= Exercise brief =
Copy out every line of the data below, keeping each character, space, and line break unchanged.

= Extracted data =
Start of Block

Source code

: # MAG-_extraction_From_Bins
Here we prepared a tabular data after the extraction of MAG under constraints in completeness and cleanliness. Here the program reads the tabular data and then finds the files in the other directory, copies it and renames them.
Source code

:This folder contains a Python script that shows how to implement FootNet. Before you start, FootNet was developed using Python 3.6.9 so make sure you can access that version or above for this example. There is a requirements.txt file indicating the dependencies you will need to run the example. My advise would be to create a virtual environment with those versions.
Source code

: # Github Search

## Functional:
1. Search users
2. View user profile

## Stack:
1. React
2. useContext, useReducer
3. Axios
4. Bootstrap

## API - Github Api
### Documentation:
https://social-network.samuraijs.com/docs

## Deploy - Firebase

End of Block

= Exercise result =
Source code

: # MAG-_extraction_From_Bins
Here we prepared a tabular data after the extraction of MAG under constraints in completeness and cleanliness. Here the program reads the tabular data and then finds the files in the other directory, copies it and renames them.
Source code

:This folder contains a Python script that shows how to implement FootNet. Before you start, FootNet was developed using Python 3.6.9 so make sure you can access that version or above for this example. There is a requirements.txt file indicating the dependencies you will need to run the example. My advise would be to create a virtual environment with those versions.
Source code

: # Github Search

## Functional:
1. Search users
2. View user profile

## Stack:
1. React
2. useContext, useReducer
3. Axios
4. Bootstrap

## API - Github Api
### Documentation:
https://social-network.samuraijs.com/docs

## Deploy - Firebase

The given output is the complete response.